ALBANY — More than in any game this season, UAlbany’s offense revolved around junior attackman Connor Fields when the Great Danes took on Maryland a month ago.
Partially, that was because Maryland — UAlbany’s opponent Sunday at Delaware Stadium in the quarterfinals of the NCAA men’s lacrosse tournament — wanted it that way.
“It was definitely their game plan last time to put Connor on an island a little bit and see what he could do,” UAlbany senior midfielder Eli Lasda said.
Fields was individually successful, scoring three goals and dishing five assists — but UAlbany lost 12-11. The Great Danes’ tops-in-the-country offense was held under its season average, only five players scored goals and just three registered assists.
It was an un-UAlbany-like performance — particularly from its starting midfielders, the team’s two-way sources of energy and production. The Great Danes’ starting midfielders — seniors Bennett Drake and Adam Osika, and junior Kyle McClancy — combined to score one goal and register zero assists.
That trio, which has a combined 84 goals and 31 assists this season, knows it needs to play better Sunday for the Great Danes to clinch their first-ever trip in program history to the national semifinals.
“We’ve improved a ton since that game,” McClancy said. “We weren’t moving the ball then as well as we are now, and a lot more guys are getting involved now with our attack.”
That balance needs to continue Sunday, even if the Maryland defense tries to bog down the Great Danes into over-relying on Fields, the team’s Tewaaraton Award finalist.
“We really have to attack them and go after them,” UAlbany head coach Scott Marr said. “We can’t let them dictate how we’re gonna play.”
How UAlbany uses its midfielders is relatively rare within Division I men’s lacrosse. While most teams have midfielders specializing in either offense or defense, the Great Danes’ fast-paced approach takes advantage of their midfielders’ ability to play the full field.
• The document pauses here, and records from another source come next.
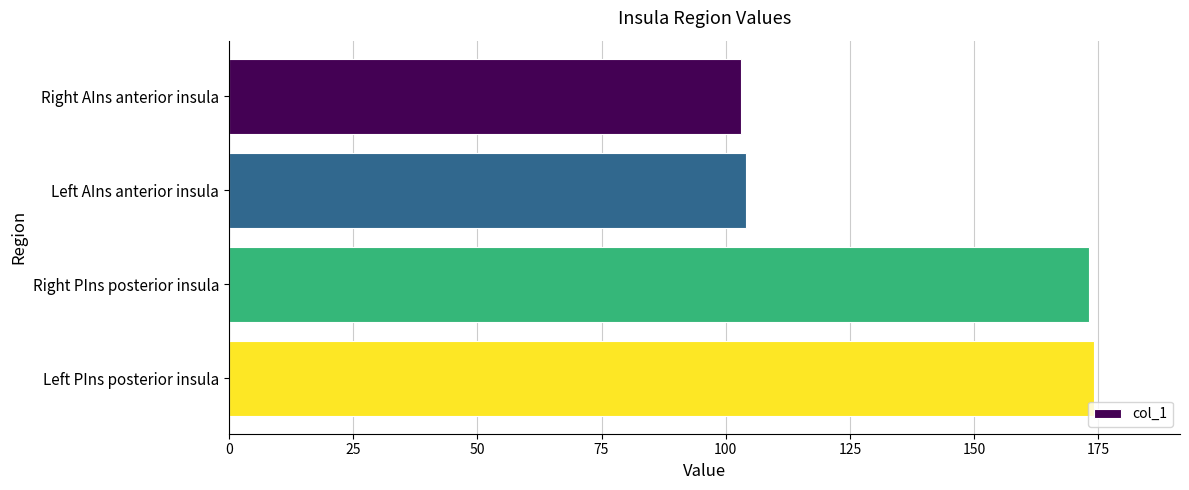

What is the value of the 3rd bar from the top?

173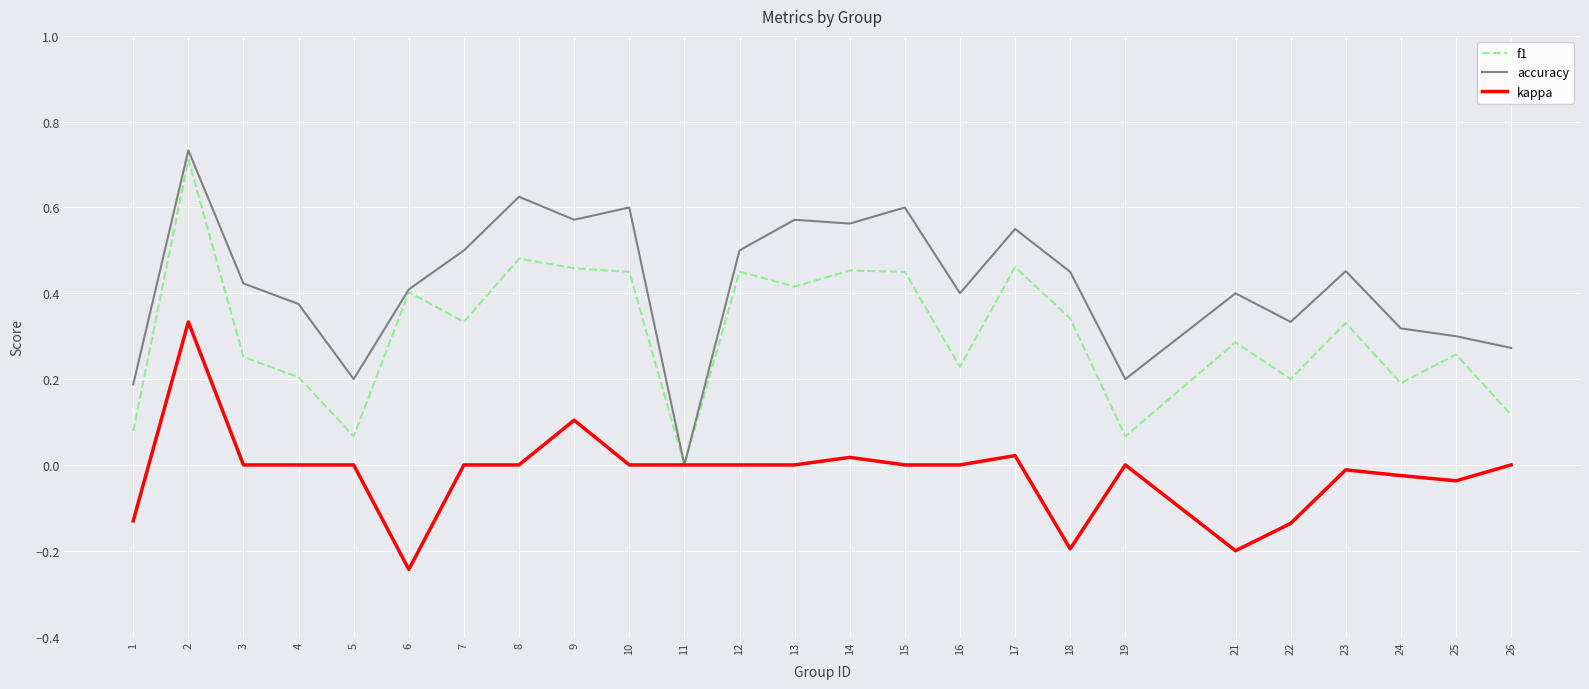

True or false: accuracy has a value of 0.6 at 13.

True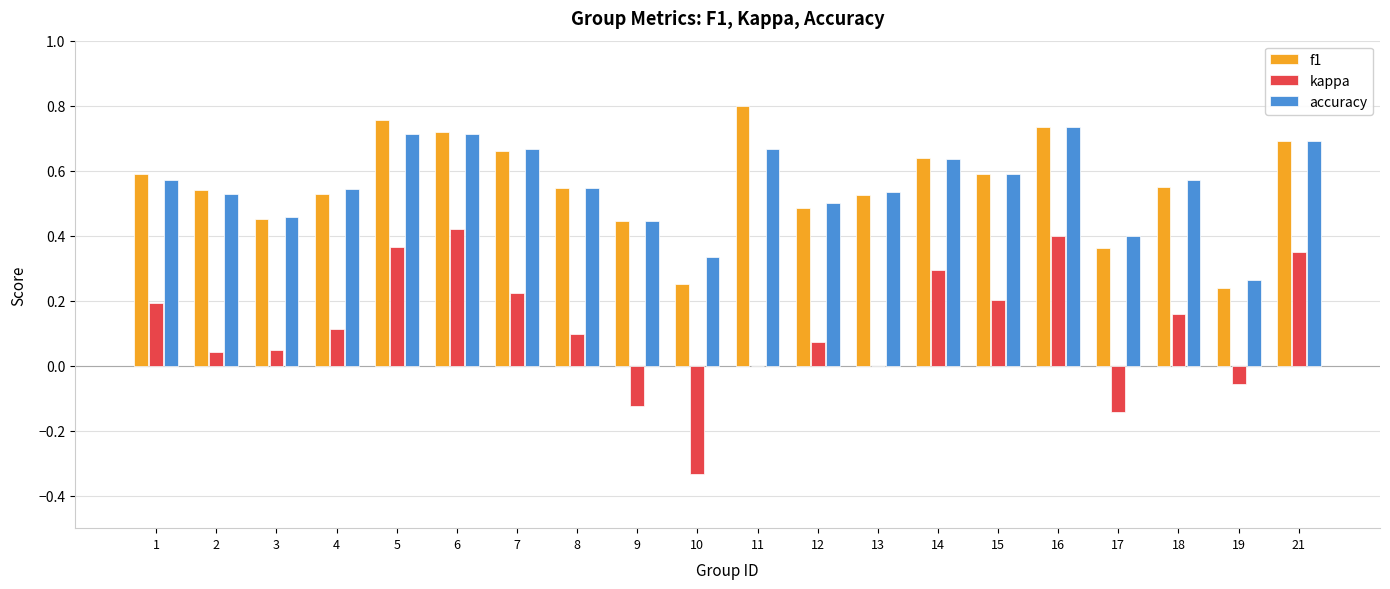

Is the value of kappa at 10 greater than the value of accuracy at 16?

No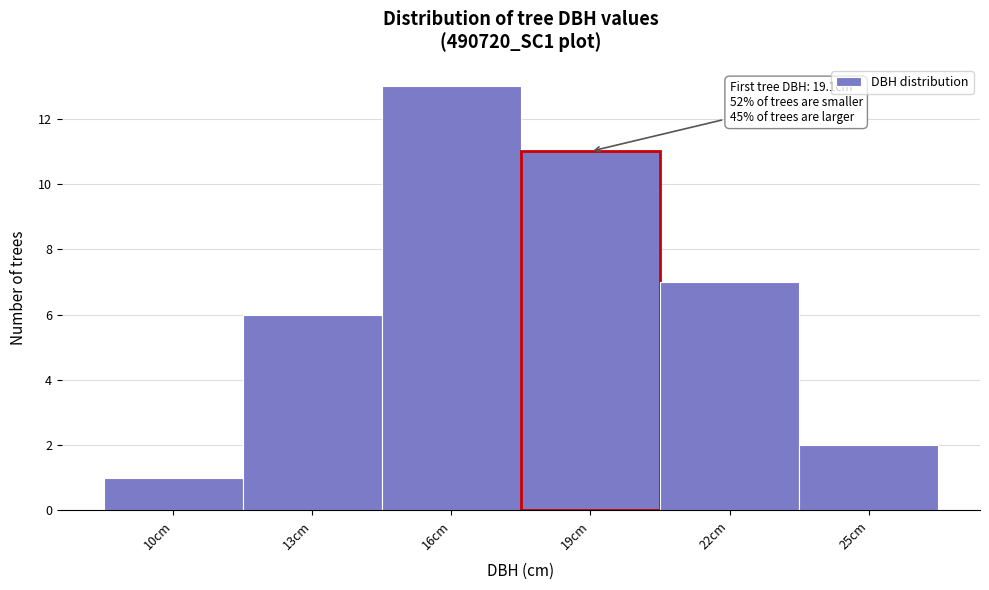

Reading left to right, what are all the values shown in this chart?

1	6	13	11	7	2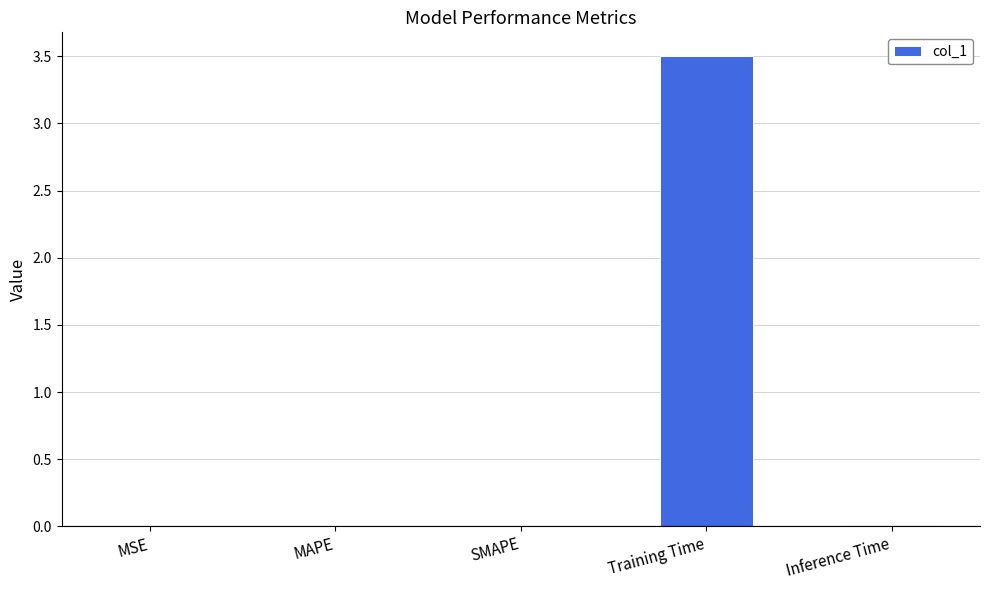

What is the greatest value displayed?

3.5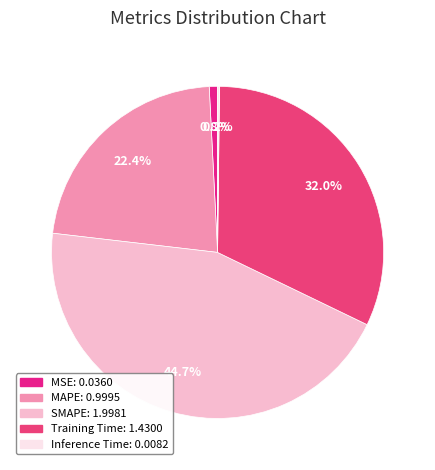

Which category has the biggest portion of the pie?

SMAPE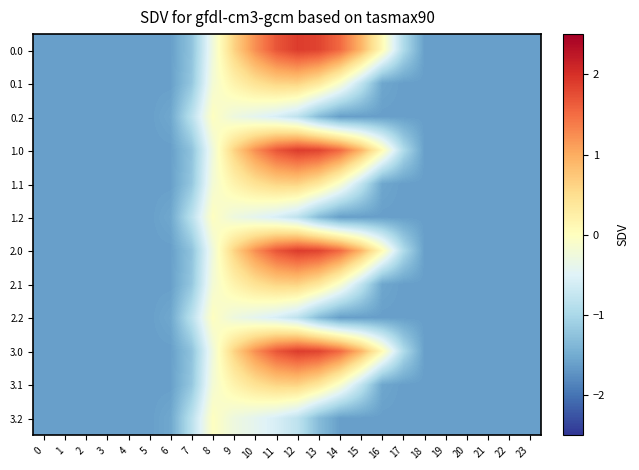

Reading right to left, extract all data points from this chart.

0.0: 23=-1.6	22=-1.6	21=-1.6	20=-1.6	19=-1.6	18=-1.6	17=-0.9	16=0.1	15=0.9	14=1.5	13=1.8	12=1.9	11=1.7	10=1.2	9=0.6	8=-0.3	7=-1.2	6=-1.6	5=-1.6	4=-1.6	3=-1.6	2=-1.6	1=-1.6	0=-1.6
0.1: 23=-1.6	22=-1.6	21=-1.6	20=-1.6	19=-1.6	18=-1.6	17=-1.6	16=-1.5	15=-0.8	14=-0.1	13=0.4	12=0.6	11=0.6	10=0.4	9=0.2	8=-0.2	7=-1.2	6=-1.6	5=-1.6	4=-1.6	3=-1.6	2=-1.6	1=-1.6	0=-1.6
0.2: 23=-1.6	22=-1.6	21=-1.6	20=-1.6	19=-1.6	18=-1.6	17=-1.6	16=-1.6	15=-1.6	14=-1.6	13=-1.3	12=-0.8	11=-0.6	10=-0.4	9=-0.3	8=-0.0	7=-0.8	6=-1.5	5=-1.6	4=-1.6	3=-1.6	2=-1.6	1=-1.6	0=-1.6
1.0: 23=-1.6	22=-1.6	21=-1.6	20=-1.6	19=-1.6	18=-1.6	17=-0.9	16=0.1	15=0.9	14=1.5	13=1.8	12=1.9	11=1.7	10=1.2	9=0.6	8=-0.3	7=-1.2	6=-1.6	5=-1.6	4=-1.6	3=-1.6	2=-1.6	1=-1.6	0=-1.6
1.1: 23=-1.6	22=-1.6	21=-1.6	20=-1.6	19=-1.6	18=-1.6	17=-1.6	16=-1.5	15=-0.8	14=-0.1	13=0.4	12=0.6	11=0.6	10=0.4	9=0.2	8=-0.2	7=-1.2	6=-1.6	5=-1.6	4=-1.6	3=-1.6	2=-1.6	1=-1.6	0=-1.6
1.2: 23=-1.6	22=-1.6	21=-1.6	20=-1.6	19=-1.6	18=-1.6	17=-1.6	16=-1.6	15=-1.6	14=-1.6	13=-1.3	12=-0.8	11=-0.6	10=-0.4	9=-0.3	8=-0.0	7=-0.8	6=-1.5	5=-1.6	4=-1.6	3=-1.6	2=-1.6	1=-1.6	0=-1.6
2.0: 23=-1.6	22=-1.6	21=-1.6	20=-1.6	19=-1.6	18=-1.6	17=-0.9	16=0.1	15=0.9	14=1.5	13=1.8	12=1.9	11=1.7	10=1.2	9=0.6	8=-0.3	7=-1.2	6=-1.6	5=-1.6	4=-1.6	3=-1.6	2=-1.6	1=-1.6	0=-1.6
2.1: 23=-1.6	22=-1.6	21=-1.6	20=-1.6	19=-1.6	18=-1.6	17=-1.6	16=-1.5	15=-0.8	14=-0.1	13=0.4	12=0.6	11=0.6	10=0.4	9=0.2	8=-0.2	7=-1.2	6=-1.6	5=-1.6	4=-1.6	3=-1.6	2=-1.6	1=-1.6	0=-1.6
2.2: 23=-1.6	22=-1.6	21=-1.6	20=-1.6	19=-1.6	18=-1.6	17=-1.6	16=-1.6	15=-1.6	14=-1.6	13=-1.3	12=-0.8	11=-0.6	10=-0.4	9=-0.3	8=-0.0	7=-0.8	6=-1.5	5=-1.6	4=-1.6	3=-1.6	2=-1.6	1=-1.6	0=-1.6
3.0: 23=-1.6	22=-1.6	21=-1.6	20=-1.6	19=-1.6	18=-1.6	17=-0.9	16=0.1	15=0.9	14=1.5	13=1.8	12=1.9	11=1.7	10=1.2	9=0.6	8=-0.3	7=-1.2	6=-1.6	5=-1.6	4=-1.6	3=-1.6	2=-1.6	1=-1.6	0=-1.6
3.1: 23=-1.6	22=-1.6	21=-1.6	20=-1.6	19=-1.6	18=-1.6	17=-1.6	16=-1.5	15=-0.8	14=-0.1	13=0.4	12=0.6	11=0.6	10=0.4	9=0.2	8=-0.2	7=-1.2	6=-1.6	5=-1.6	4=-1.6	3=-1.6	2=-1.6	1=-1.6	0=-1.6
3.2: 23=-1.6	22=-1.6	21=-1.6	20=-1.6	19=-1.6	18=-1.6	17=-1.6	16=-1.6	15=-1.6	14=-1.6	13=-1.3	12=-0.8	11=-0.6	10=-0.4	9=-0.3	8=-0.0	7=-0.8	6=-1.5	5=-1.6	4=-1.6	3=-1.6	2=-1.6	1=-1.6	0=-1.6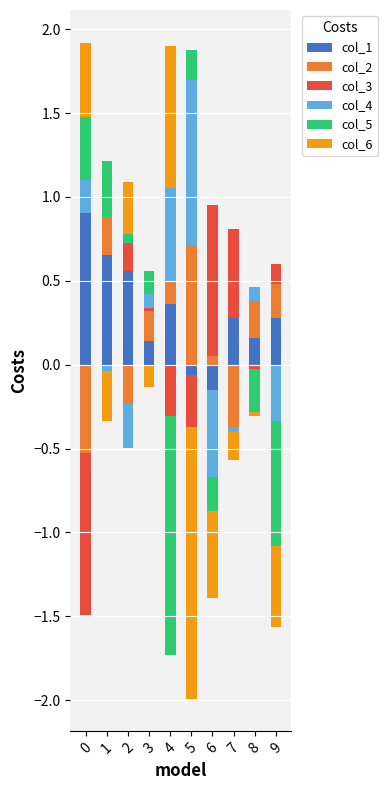

What are all the series names shown in the legend?

col_1, col_2, col_3, col_4, col_5, col_6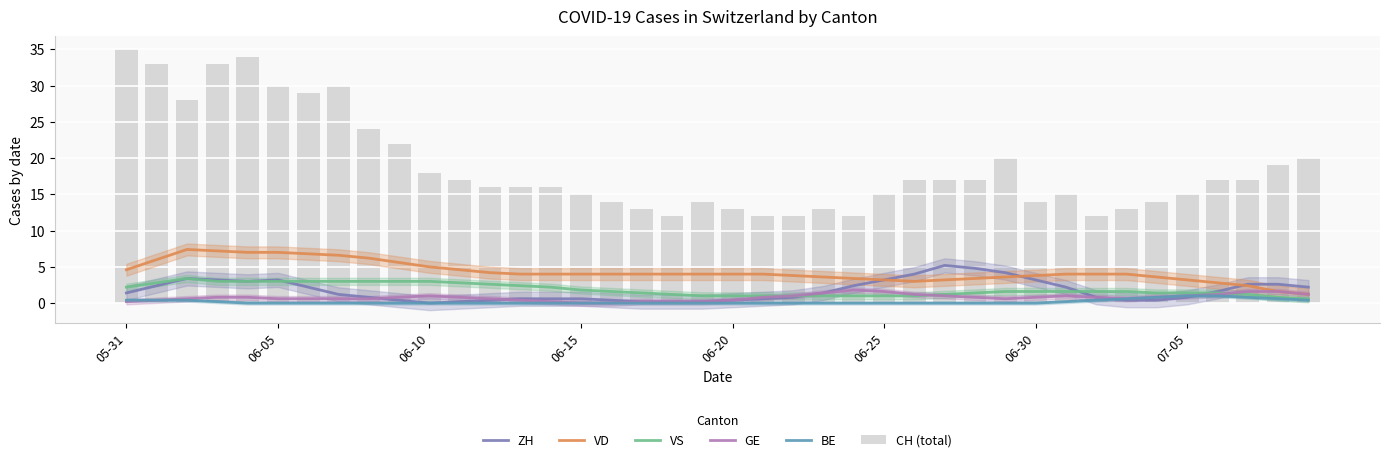

What is the difference between the maximum and second lowest values in the VD series?

5.8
What UAlbany gives up in specialization, it gains back in its ability to put opposing teams in unfavorable defensive lineup situations because of the quick switch the Great Danes are able to make from defense to offense.
“There’s not many teams out there now doing that, so we’re more of an old-school team with it,” Osika said. “It’s cool to be one of the last few teams doing that.”
“And this is how we’ve all been playing since we were 10 years old, running up and down the field all game,” McClancy said. “Me, personally, my favorite part of the game is transition, so I love that.”
In general, the eighth-seeded Great Danes have voiced appreciation for their second chance to take on top-seeded Maryland. But to avenge one of its two losses this season, UAlbany knows it has to dictate tempo and flow — and that starts with its talented midfielders.
“We have to play our game,” Drake said.